Data section below:

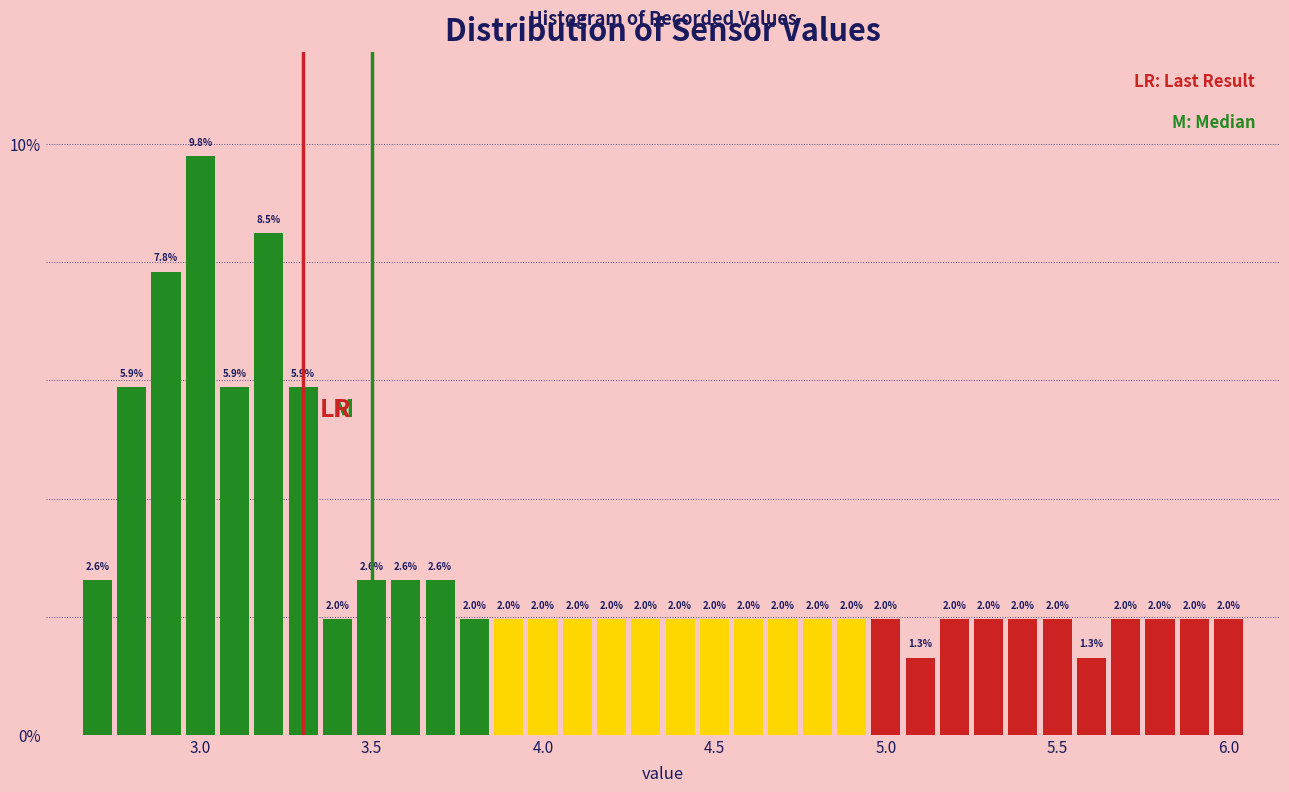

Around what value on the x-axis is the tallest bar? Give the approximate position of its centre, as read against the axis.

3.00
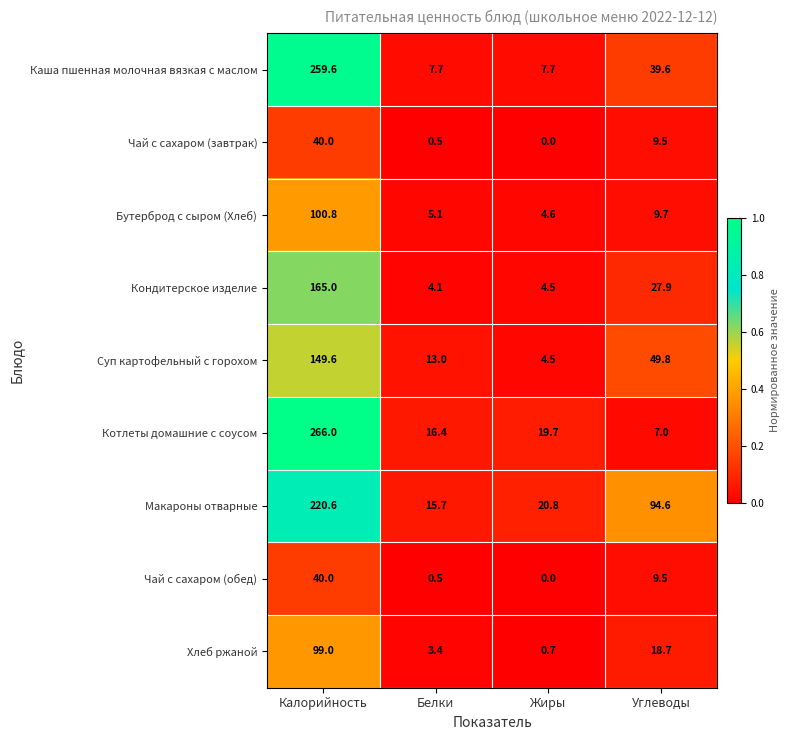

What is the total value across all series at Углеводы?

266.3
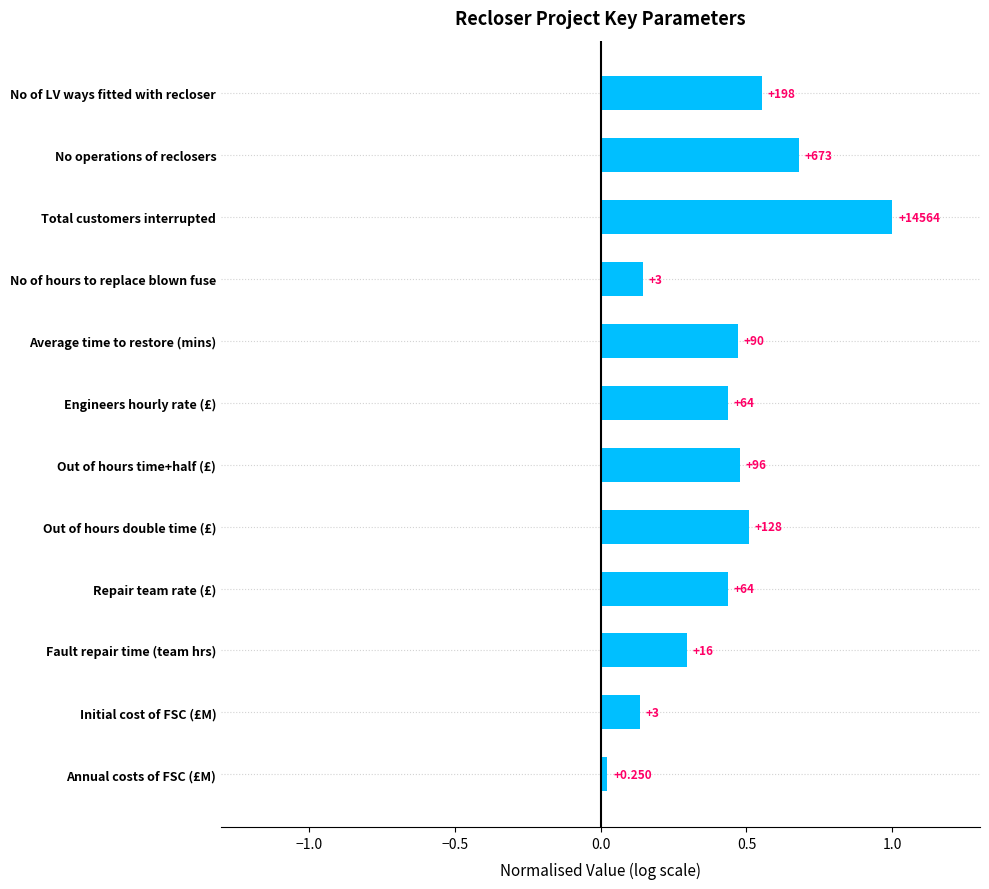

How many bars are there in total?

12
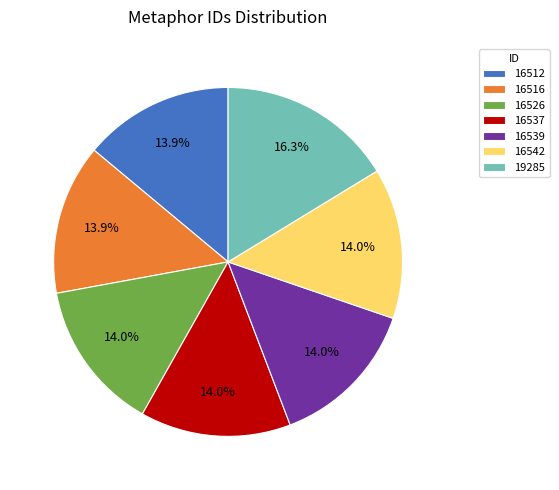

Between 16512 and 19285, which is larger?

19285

End of Data section.

Try it
Could you put the listing above into a numbered list, beginning at the line that contains "How many bars are there in total?" and stopping after its last line, skipping blank lines and leaving out the pictures?

Answer box
1. How many bars are there in total?
2. 12
3. Between 16512 and 19285, which is larger?
4. 19285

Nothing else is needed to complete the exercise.